● **Task requirements**
1 – Answer these questions about the passage on CBC Casper safety.
(a) In the lock example, which two parties claim the lock?
(b) According to Theorem 1, what do any two protocol states without equivocation have?
(c) What does the passage say the locks example has similarities with?
2 – Write out the stretch of the passage on CBC Casper safety from "Now, we consider" through "(i.e., the negation).", word for word.
3 – Extend the passage on CBC Casper safety, picking up right after its final sentence.

The paper concludes by asserting that they have "partially specified a family of consensus protocols and shown that every member of this family has asynchronous, Byzantine fault-tolerant consensus safety" (Section 5).

Despite correctly proving properties 1 and 2 of their described protocol family, the authors do NOT prove that the CBC Casper family of protocols is Byzantine fault tolerant in either practice or theory. Consensus safety is inseparable from liveness. To see why this is the case, let's look at a simple example of a consensus protocol that implements a global lock (mutex).

Example: Deciding Locks
In this example, participants are just attempting to resolve the holder of a lock and the first client to claim the lock is the owner. Suppose two nodes participating in the protocol receive two different messages at exactly the same time — one sees Alice claim the lock and the other sees Bob claim the lock. Note that these two nodes will have two different protocol histories even though there is no equivocation whatsoever.

Now, we consider two properties proven in the paper's safety proof (Section 3). First, Theorem 1 shows that any two protocol states without any equivocation (or rather, fewer that t faults in the union of their states, which is true for any states with no equivocation) have a shared future. Now, Theorem 3 shows that for any property which has been decided in one protocol state, its negation cannot be decided in another protocol state without any equivocation. How can these theorems be true for the case of a lock? Neither node has equivocated, and so they must share a future, according to Theorem 1. Each node's protocol state has the property that a given lock is held by either Alice or Bob, and these properties cannot both be true. So, for p defined as the property "Alice holds lock", we have state s_1 where p is decided, and state s_2 where not p is decided (i.e., the negation).

How can we reconcile this with the correctness proofs in the paper? Well, according to the definition of "Decided" provided in the paper, neither of these properties is actually decided. But how can we know if a given property is decided or not? That is a question of liveness, not correctness as defined in the paper. But any design of a practical protocol would need to answer the question "When is a property decided?", and cannot rely on recursion or collapsing infinite protocol states, and because of this, it fundamentally affects the decisions about correctness, and subsequently proofs of correctness. In blockchains, how this question is answered informs decisions about conflict resolution, fork reorganization, chain selection, mining power, and more. For this reason, it is an absolute necessity to treat liveness simultaneously with correctness.

Being able to resolve basic scenarios like "which party has the lock" is some of the basic use-cases of consensus protocols. A protocol that cannot do this is not practically useful. The locks example has similarities with token ownership on blockchains ("do these tokens belong to Alice or Bob?").

Liveness Imposes Stricter Fault Thresholds than Safety

While the safety proofs in the CBC Casper paper hold true for all estimator functions and any fault thresholds, any validator behavior which provides liveness would necessarily place tighter practical bounds on fault threshold t than what the safety proof suggests. What we mean by this is that while validators may make consistent decisions on properties of consensus values for all estimators and for any t, they only do so on useful properties for a more-constrained range of t. This is not discussed in the paper but is demonstrated as follows.

● **Items**

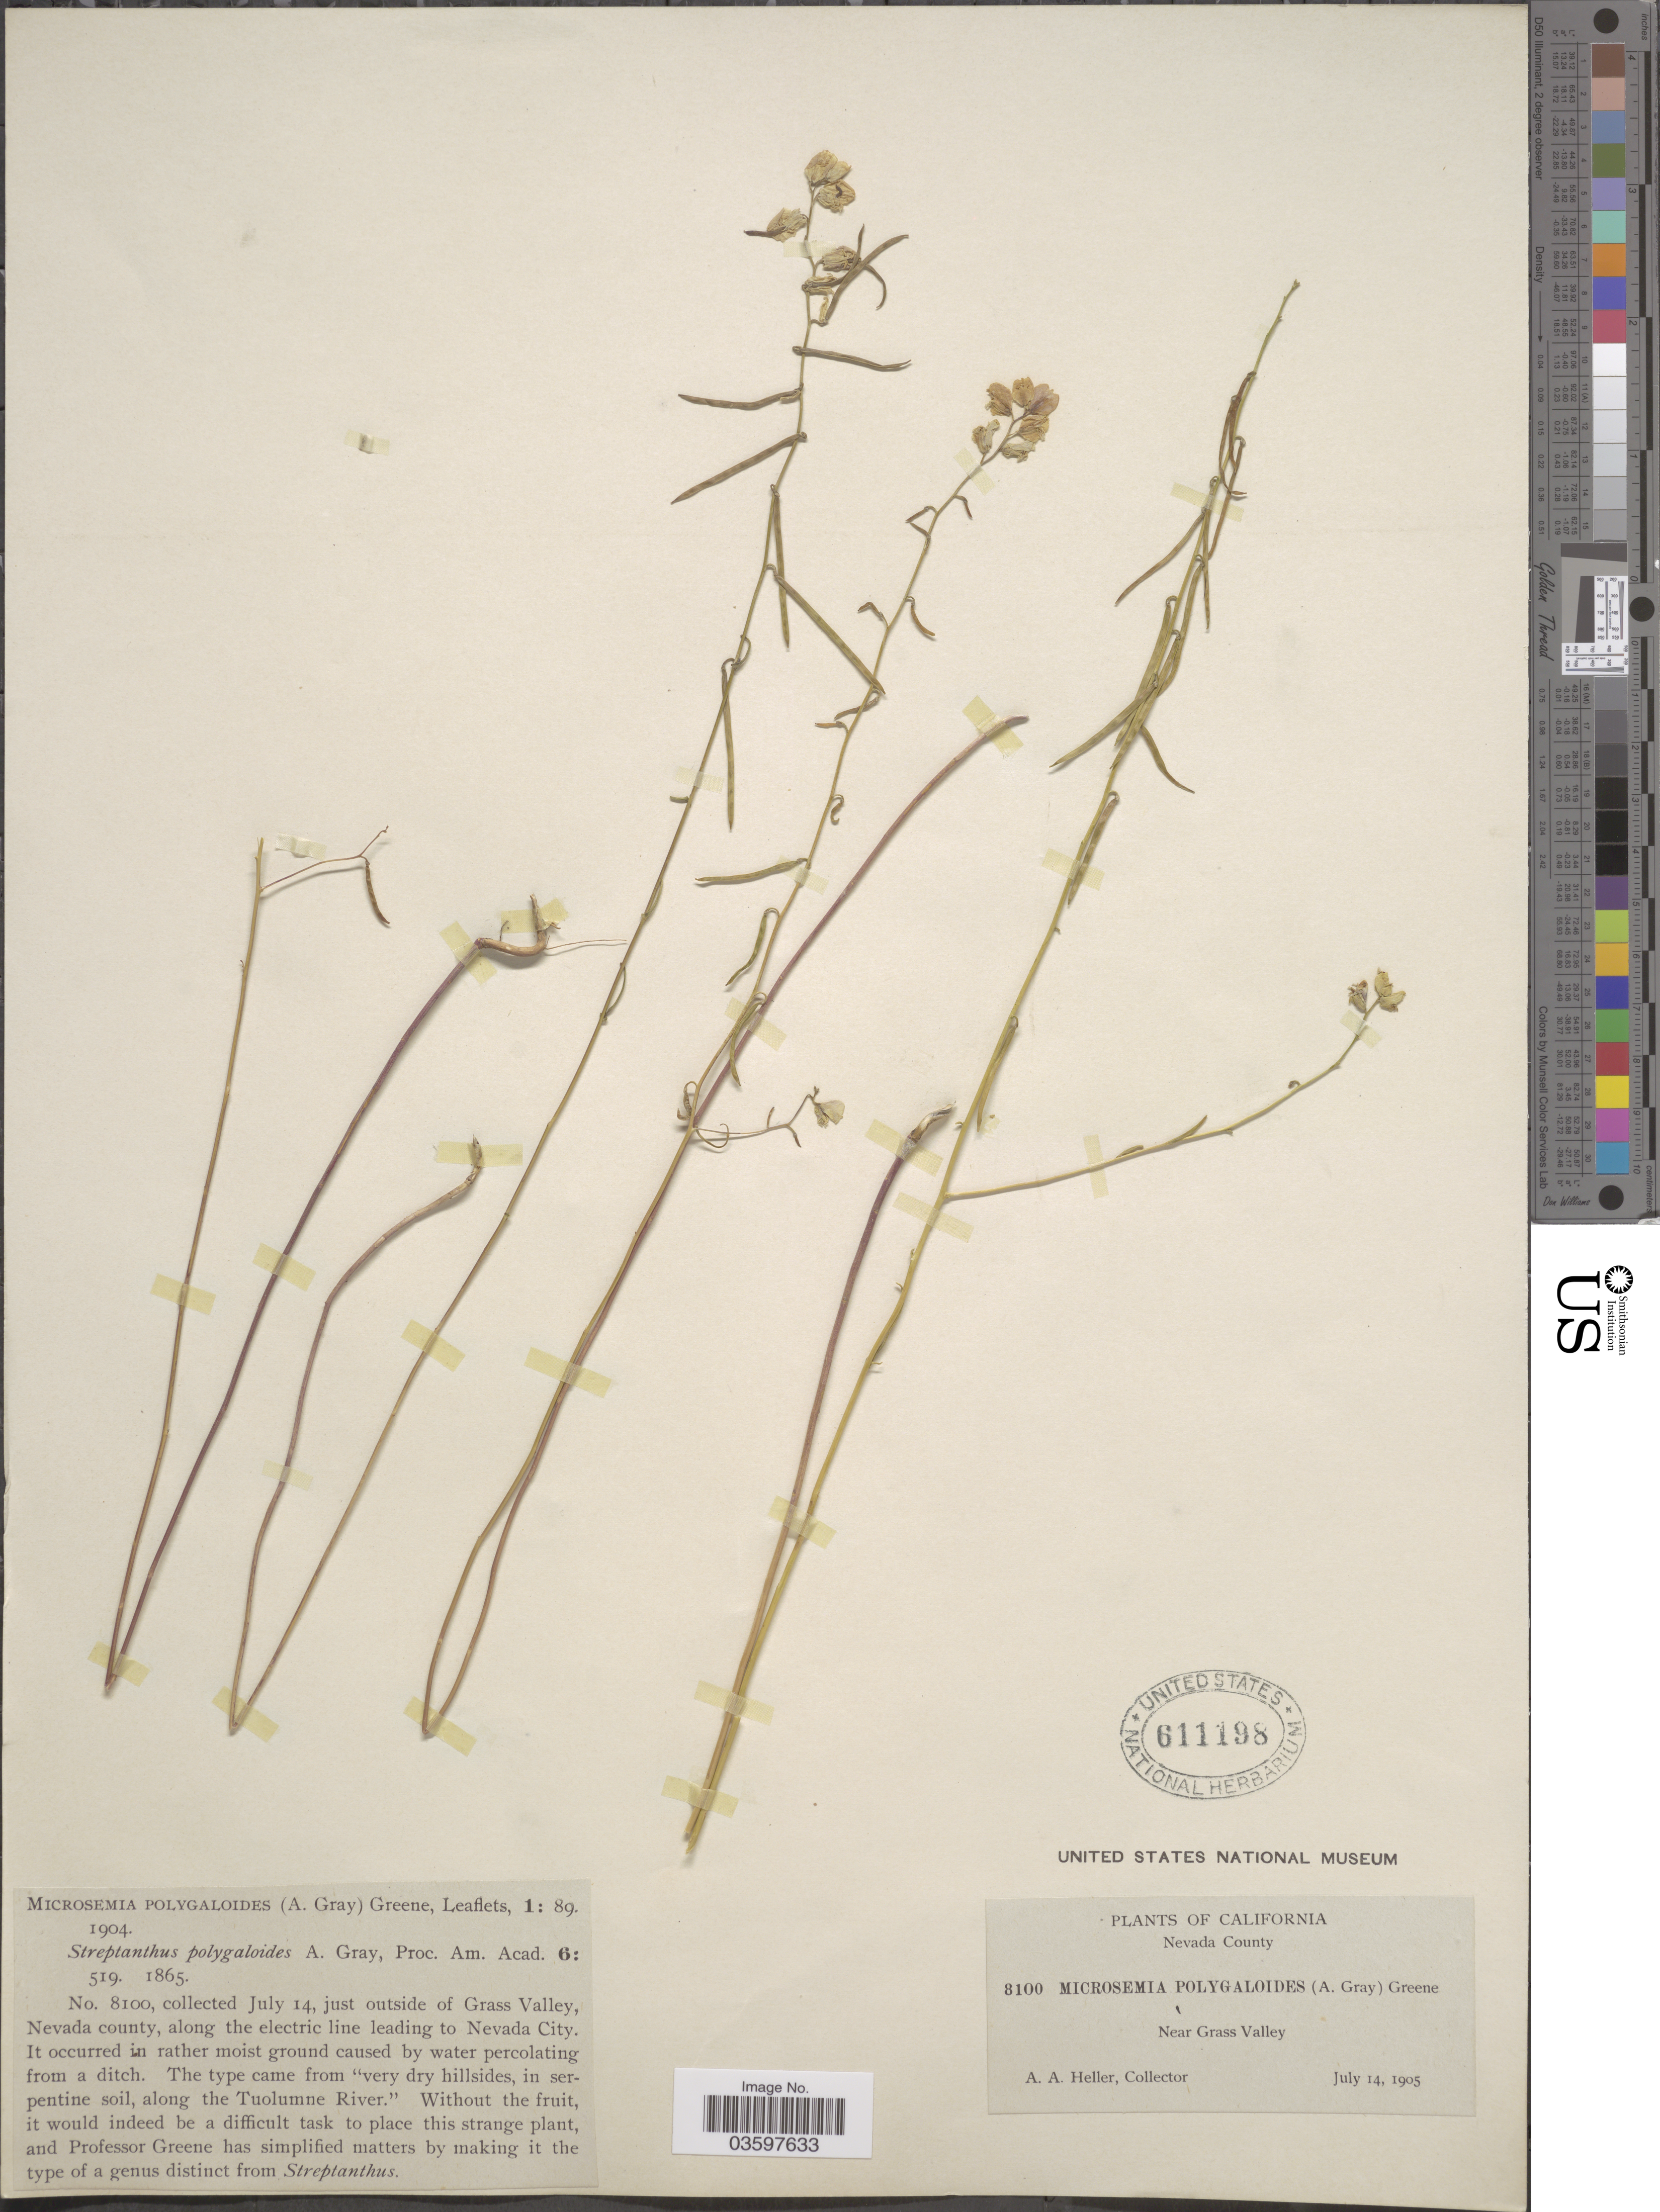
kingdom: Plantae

* * *

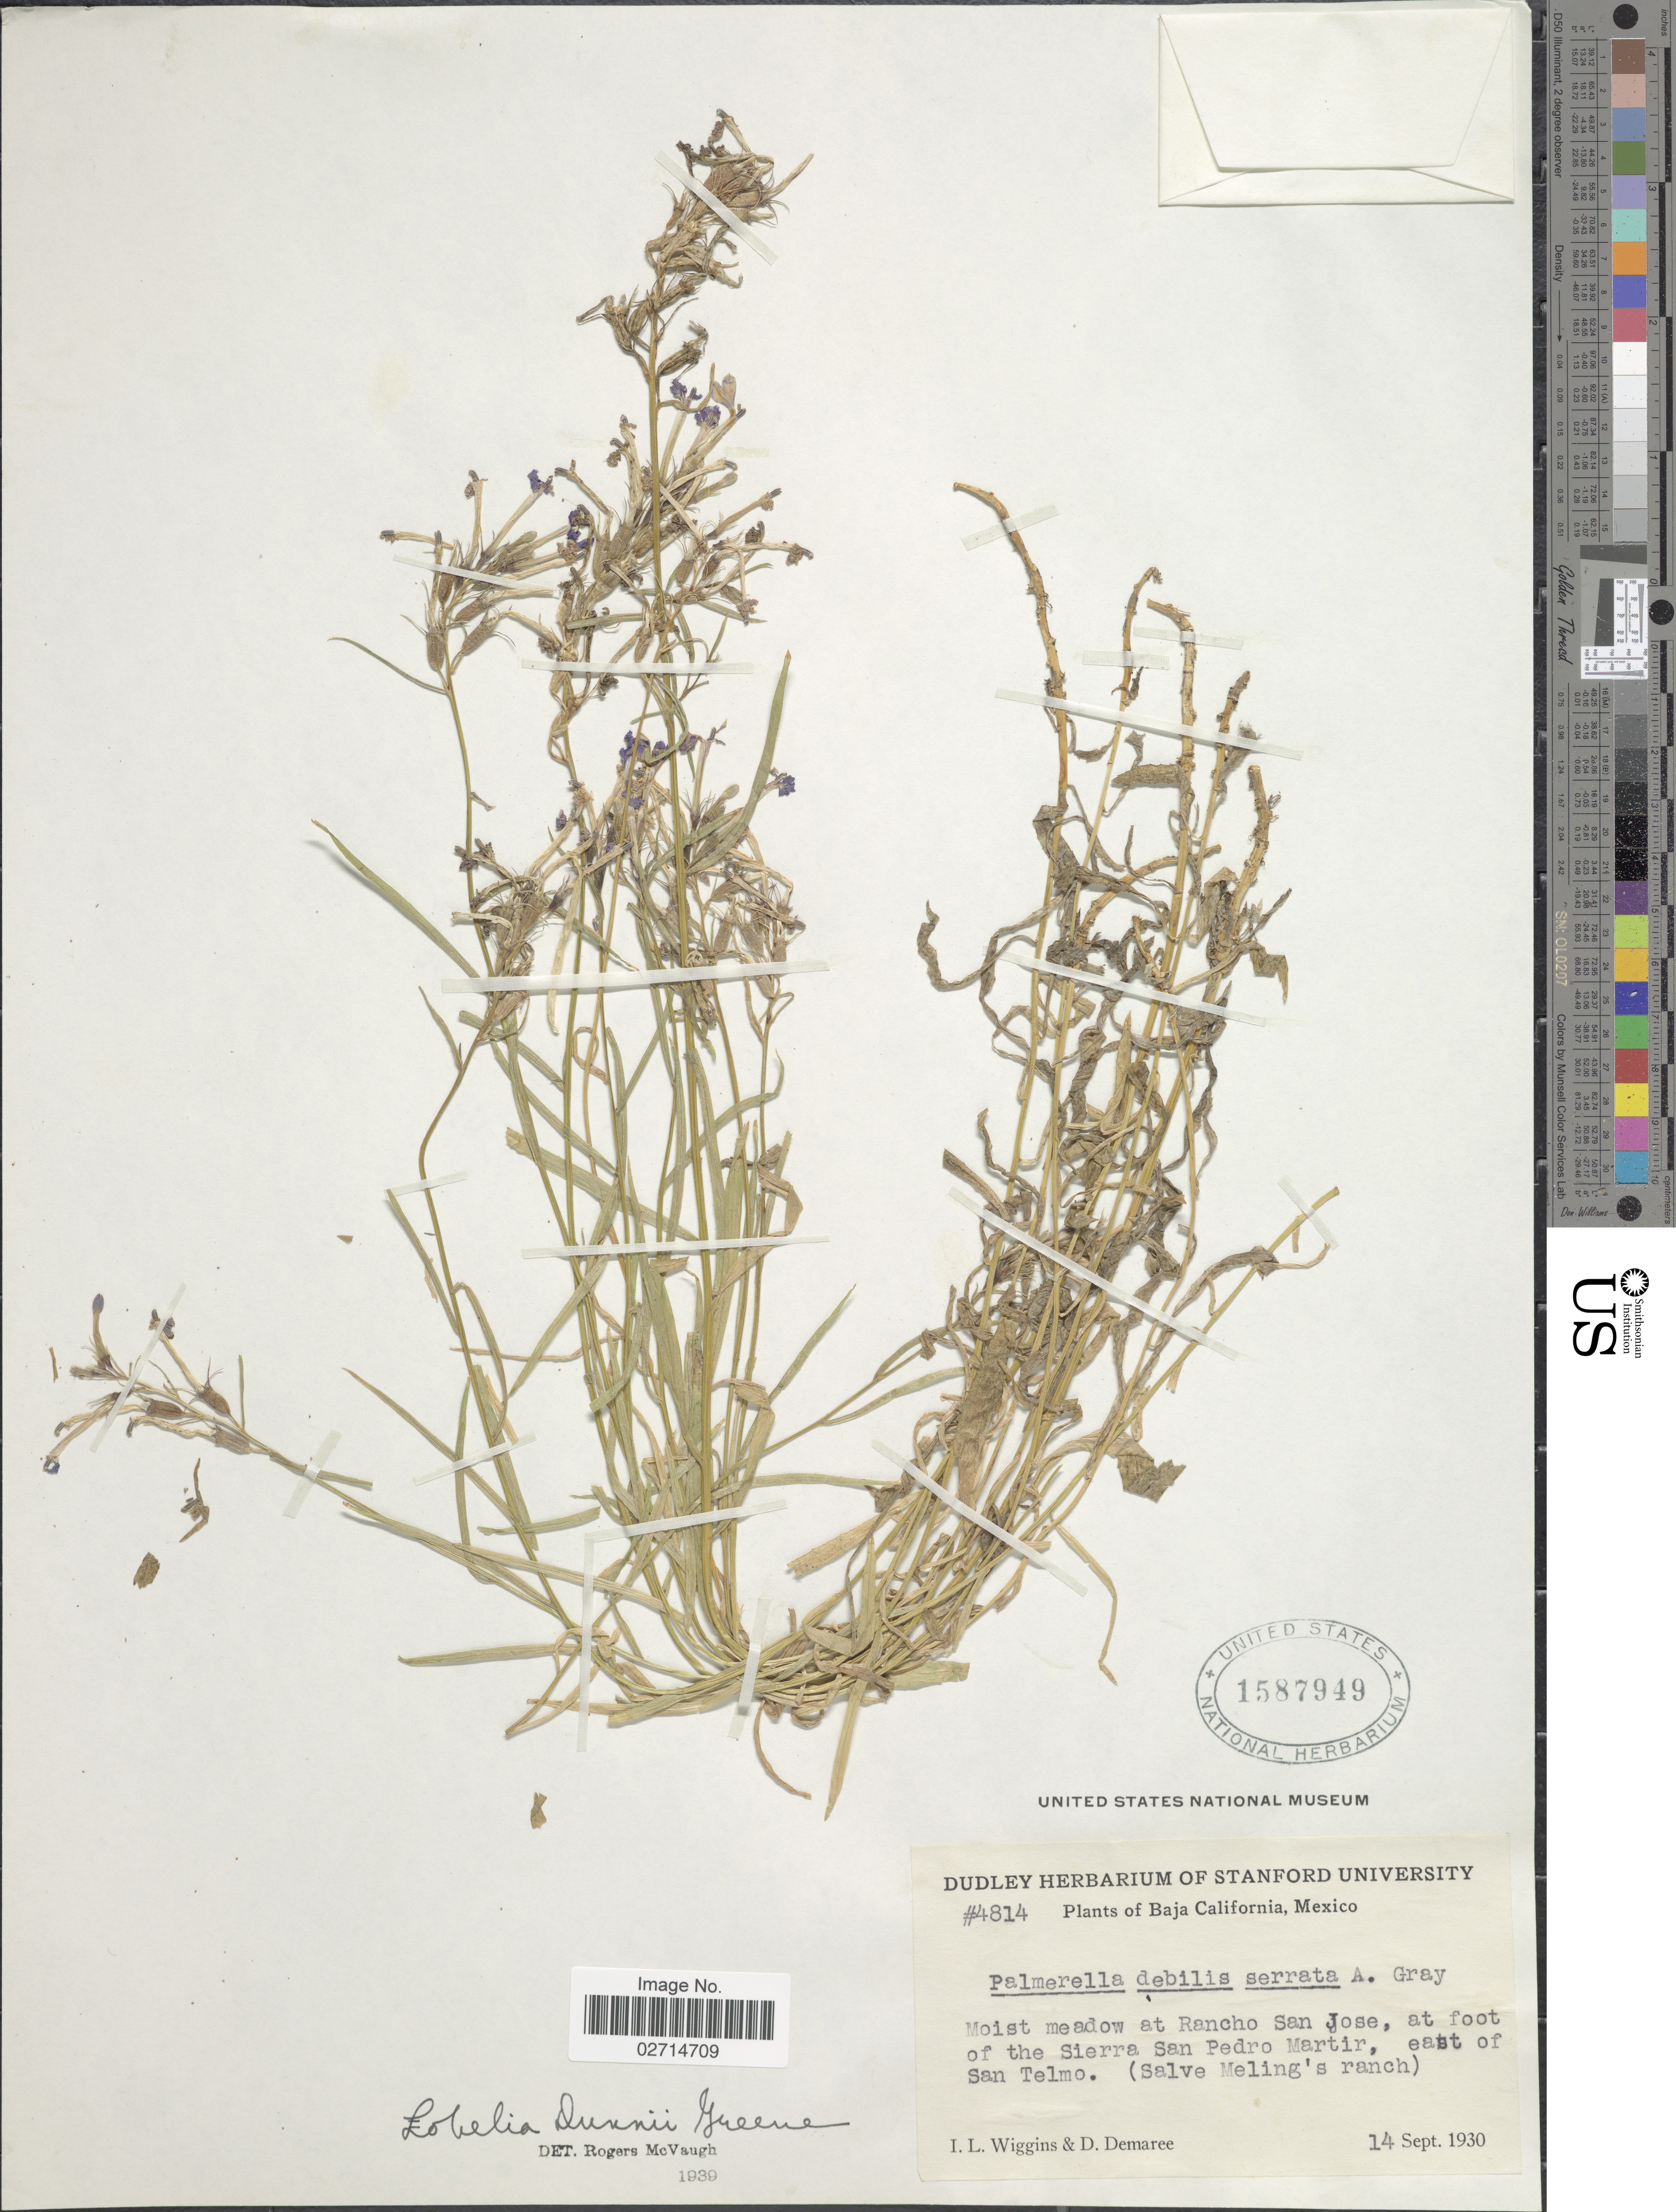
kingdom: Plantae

● **Solved tasks**
1 –
(a) Alice and Bob.
(b) A shared future.
(c) Token ownership on blockchains.

2 –
Now, we consider two properties proven in the paper's safety proof (Section 3). First, Theorem 1 shows that any two protocol states without any equivocation (or rather, fewer that t faults in the union of their states, which is true for any states with no equivocation) have a shared future. Now, Theorem 3 shows that for any property which has been decided in one protocol state, its negation cannot be decided in another protocol state without any equivocation. How can these theorems be true for the case of a lock? Neither node has equivocated, and so they must share a future, according to Theorem 1. Each node's protocol state has the property that a given lock is held by either Alice or Bob, and these properties cannot both be true. So, for p defined as the property "Alice holds lock", we have state s_1 where p is decided, and state s_2 where not p is decided (i.e., the negation).

3 –
When considering liveness, two additional constraints will apply which tell us more about what CBC Casper protocols can actually do:

There exists T_s such that validators cannot guarantee persistence of consistent validator decisions on useful properties of consensus values for 0 <= t <= T_s < sum(W(v)). That is, there is a fault threshold lower than the sum(W(v)) whereby a decision on a useful property can appear to clients to get reversed from what it was observed to be earlier — it can go from consistently-decided to not-consistently-decided.
There exists T_l such that validators cannot make additional decisions on useful properties of consensus values for 0 <= t <= T_l < sum(W(v)). That is, there is a fault threshold lower than the sum(W(v)) whereby no matter what they do, validators cannot add more properties to the set of consistent decisions on properties of consensus values.

(Note that W(v) is the validator weight function, and v in V are validators).

While the paper does not speak to these thresholds, they are nevertheless important when it comes to reasoning about what CBC Casper protocols can do in practice. In particular, T_s and T_l are strictly less than the sum(W(v)) in the context of BFT protocols. To see why, consider a formulation of the classic BFT binary decision problem in CBC Casper:

The consensus values are {0, 1}
W(v) = 1 for all v.
The protocol states encode the sequences of authenticated messages each validator received from each other validator (let us assume for now that messages cannot be forged, replayed, or arbitrarily delayed).
The estimator function looks at a validator's protocol state and decides whether or not a consensus value was agreed upon by a BFT quorum of validators in V (i.e. at least 2f + 1 votes agree on the same property for a consensus value).
The useful consensus value property that requires an argument of liveness is "all correct validators decide c", where c is a consensus value.

From the safety proof, we can expect that if we execute this protocol, then in the absence of sufficiently many faults, either "all correct validators decide 0" or "all correct validators decide 1" will be true, and whichever one that is will be in the set of consistent decisions made by all correct validators on {0, 1}.

However, what the safety proof will not show is that given this formulation, the correct validators will only be able to consistently decide this property if the following additional bounds on t are met:

t <= T_s <= 1/3 * sum(W(v)) < sum(W(v))
t <= T_l <= 1/2 * sum(W(v)) < sum(W(v))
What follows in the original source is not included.